As we move forward with the decriminalization of marijuana and potentially legalizing weed at a federal level, California’s state government is working to adapt. It’s great to see the progress we’ve achieved when it comes to the stigma and criminalization surrounding weed. On the other hand, it’s important to acknowledge the other side of the coin as well. Efforts like the War on Drugs disproportionately affected some communities more than others. This is especially true in lower-income and POC communities. In order to address and combat these effects, California’s Department of Cannabis Control (DCC) has decided to take action. Thanks to the DCC, California offers cannabis equity grants. 

What are the details surrounding these grants? Who is eligible and how can you apply? 

California Offers Cannabis Equity Grants 

According to California officials, the golden state will now have millions of dollars available for grant programs. These grant programs are specifically created to support marijuana social equity initiatives. Additionally, these programs and grants will help localities in processing pending cannabis business license applications. 

This money will be available to 17 cities and counties where they need the most assistance.

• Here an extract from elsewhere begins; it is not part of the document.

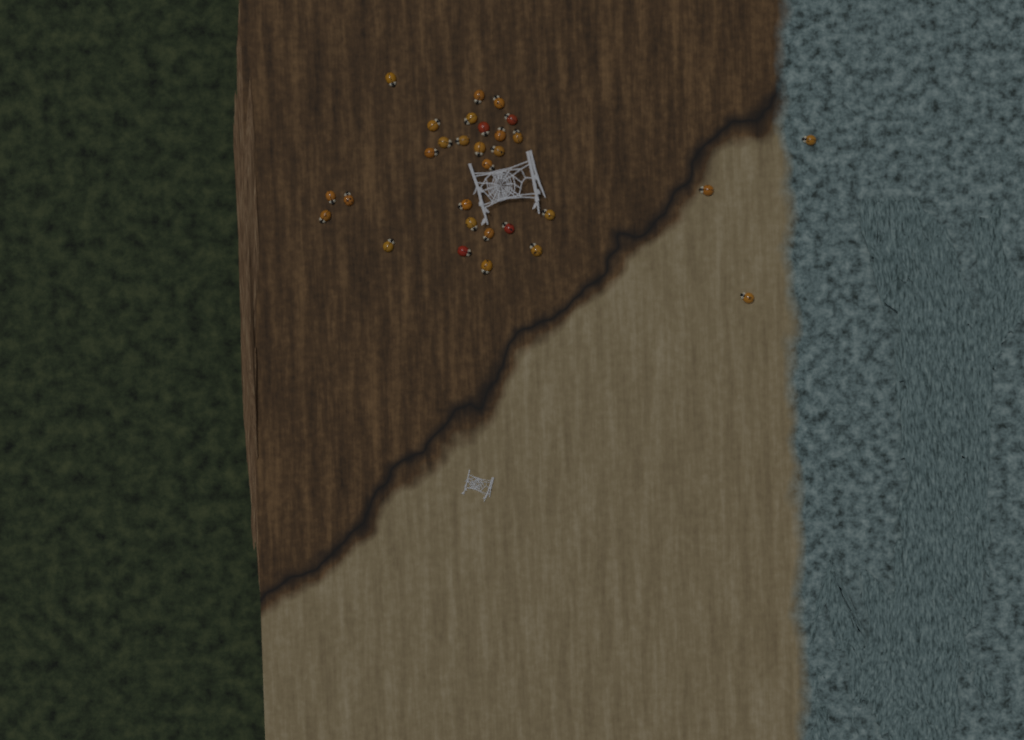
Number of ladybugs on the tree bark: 30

One of DCC’s goals is to help people convert their provisional license to a full-year license. Although many businesses have already secured a provisional license, a full-year license is much better. It’s one less worry as a business owner. 

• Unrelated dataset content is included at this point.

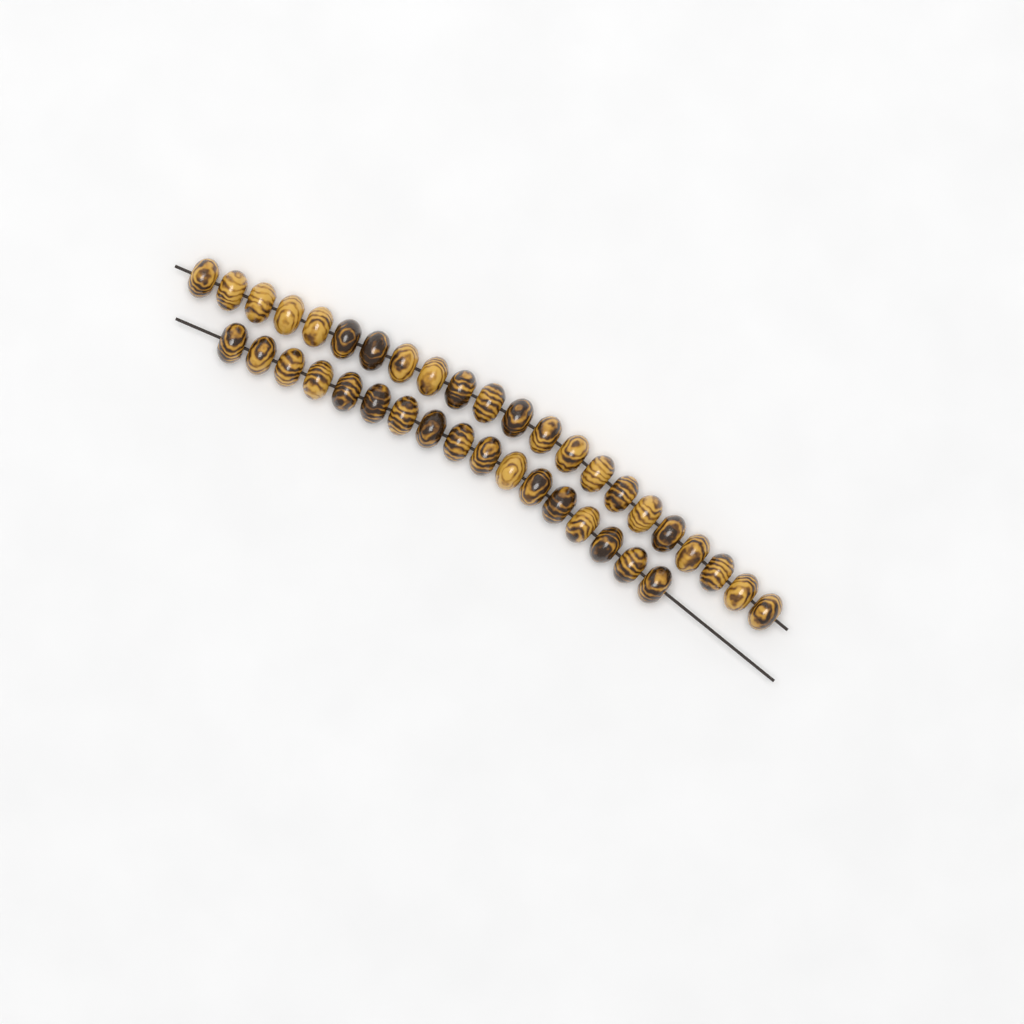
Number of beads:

Because each city and county has different needs, the grants will range from $400,000  to $22 million each. 

By offering this type of support, they are not only supporting businesses and the economy but the fight against the illicit cannabis market as well. These grants were made possible by the cannabis tax dollars earned. 

These grants are being given to city and county officials. In order to qualify, the city and counties must demonstrate that they have plans of creating a social equity program. This can be shown in efforts or proposals. 

California’s Department of Cannabis Control 

The Department of Cannabis Control is the California state agency that licenses and regulates cannabis businesses. They manage the regulation of the: 

The DCC is a fairly new agency. It was formed on July 1, 2021. Moreover, it’s actually a consolidation of 3 former cannabis authorities in the state. These include the Bureau of Cannabis, CalCannabisCultivation Licensing Division, and the Manufactured Cannabis Safety Branch. 

Other Social Equity Programs

These grants are not the only available option. California is working hard to support the success of the state’s recreational cannabis system. In fact, there are many other social equity programs and grants available for cannabis businesses. 

In June, the Governor’s Office of Business and Economic Development (GO-Biz) announces plans to award grants. They stated it would award about $29 million in grants to 58 nonprofit organizations. This program is possible thanks to funding from the California Community Reinvestment Grants program. GO-Biz also emphasizes that this is done with the intent to address the wrongs caused by the war on drugs. 

These grants are being awarded to qualifying nonprofits. These nonprofit organizations must be dedicated to helping disproportionately impacted communities. These efforts can be done through providing job placement, mental health treatment, substance misuse treatment, and legal services. 

Similarly, officials with the California Department of Fish and WIldlife also announced that they were starting a program of their own. In fact, they were soliciting concept proposals. This program would be cannabis tax-funded. The program’s purpose would be to help small marijuana cultivators with environmental clean-up and restoration efforts. The illicit cannabis market regularly poses a threat to wildlife in California. 

Finally, there’s Sacramento’s cannabis equity program. The city of Sacramento created the Cannabis Opportunity Reinvestment and Equity program (CORE). Its aim is to help create delivery and cultivation businesses in the city. It was created back in November 2017. Additionally, it works to address the negative impacts of disproportionate enforcement of cannabis criminalization. 

Since its creation, CORE has helped many cannabis businesses owners start up their pursuit. They help by providing courses and funding business permits. This program helped the first black woman in Sacramento to earn a cannabis business permit. Betty Mitchell is the owner and founder of Tively Cannabis Food Blend. 

California offers cannabis equity programs for a purpose. The stigma against marijuana left behind negative impacts on several low-income and POC communities. There’s a responsibility to address these effects, especially when moving forward with the normalization and legalization of weed. By funding businesses that work to address this, it can help broaden the cannabis market while helping the communities that need it.